コロナの感染が収まらないなか、世論調査では「中止・再延期」が過半数となっている東京五輪。反対署名には数十万人が賛同し、選手たちも翻弄されている。海外メディアだけではなく、社説で中止を訴える国内メディアも現れている。

東京オリンピック・パラリンピックの中止や、再延期を求める声が広がっている。

主要メディアの世論調査では回答者の過半数が中止や延期を求め、ネット署名でも数十万人が賛同した。感染症や経済の専門家からも慎重な意見があがっている。

地方紙が相次いで社説で「中止」に関する論陣を張ったのに続き、五輪スポンサーの朝日新聞も大型社説を展開した。

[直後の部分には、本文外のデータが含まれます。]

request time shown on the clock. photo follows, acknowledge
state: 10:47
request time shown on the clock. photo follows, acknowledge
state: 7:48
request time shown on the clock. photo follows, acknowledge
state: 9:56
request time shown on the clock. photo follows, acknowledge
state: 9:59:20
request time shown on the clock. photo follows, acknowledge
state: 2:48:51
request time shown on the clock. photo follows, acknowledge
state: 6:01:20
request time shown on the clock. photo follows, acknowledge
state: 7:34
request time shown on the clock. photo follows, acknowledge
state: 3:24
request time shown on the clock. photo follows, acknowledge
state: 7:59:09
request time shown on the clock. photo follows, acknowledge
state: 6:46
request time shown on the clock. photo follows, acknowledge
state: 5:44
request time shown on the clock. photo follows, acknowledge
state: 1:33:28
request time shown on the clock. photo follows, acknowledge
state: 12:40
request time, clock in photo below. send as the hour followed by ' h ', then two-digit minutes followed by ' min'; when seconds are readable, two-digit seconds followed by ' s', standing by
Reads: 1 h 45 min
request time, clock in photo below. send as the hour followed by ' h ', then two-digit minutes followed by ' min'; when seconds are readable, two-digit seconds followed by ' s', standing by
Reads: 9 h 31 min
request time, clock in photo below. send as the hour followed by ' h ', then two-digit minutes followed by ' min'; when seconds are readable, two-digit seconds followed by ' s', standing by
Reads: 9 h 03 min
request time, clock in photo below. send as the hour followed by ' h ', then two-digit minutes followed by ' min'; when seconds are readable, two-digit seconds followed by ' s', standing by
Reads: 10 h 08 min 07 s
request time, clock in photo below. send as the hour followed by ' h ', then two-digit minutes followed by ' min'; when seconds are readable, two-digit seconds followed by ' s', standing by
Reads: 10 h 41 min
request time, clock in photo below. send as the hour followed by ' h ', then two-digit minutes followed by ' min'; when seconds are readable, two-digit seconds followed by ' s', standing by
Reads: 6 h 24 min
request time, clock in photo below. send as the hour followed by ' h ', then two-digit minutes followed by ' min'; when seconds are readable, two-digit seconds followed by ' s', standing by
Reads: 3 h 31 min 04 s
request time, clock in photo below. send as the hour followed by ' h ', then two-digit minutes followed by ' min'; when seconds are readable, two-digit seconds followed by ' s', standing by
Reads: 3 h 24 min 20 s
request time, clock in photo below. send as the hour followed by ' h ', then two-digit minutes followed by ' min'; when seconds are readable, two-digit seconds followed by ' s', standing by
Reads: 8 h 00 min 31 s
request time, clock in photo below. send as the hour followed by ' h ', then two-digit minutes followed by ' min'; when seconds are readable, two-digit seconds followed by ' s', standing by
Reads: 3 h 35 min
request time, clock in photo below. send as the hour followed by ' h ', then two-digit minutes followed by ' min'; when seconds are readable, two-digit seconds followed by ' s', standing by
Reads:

感染拡大への懸念から聖火リレーや選手団の受け入れを断念する自治体も出ている一方、国際オリンピック委員会(IOC)と日本政府は、今夏の開催に向けた歩みを続けている。

社説で「中止」求める声相次ぐ

東京五輪をめぐっては、海外メディアから開催を疑問視する声が複数あがっていたが、最近まで国内の新聞が中止を求めたことはなかった。

全国紙の朝日新聞、毎日新聞、読売新聞、日経新聞、産経新聞と、ブロック紙の北海道新聞の計6社は、オフィシャルパートナー、あるいはオフィシャルサポーターとして、五輪のスポンサーに名前を連ねている。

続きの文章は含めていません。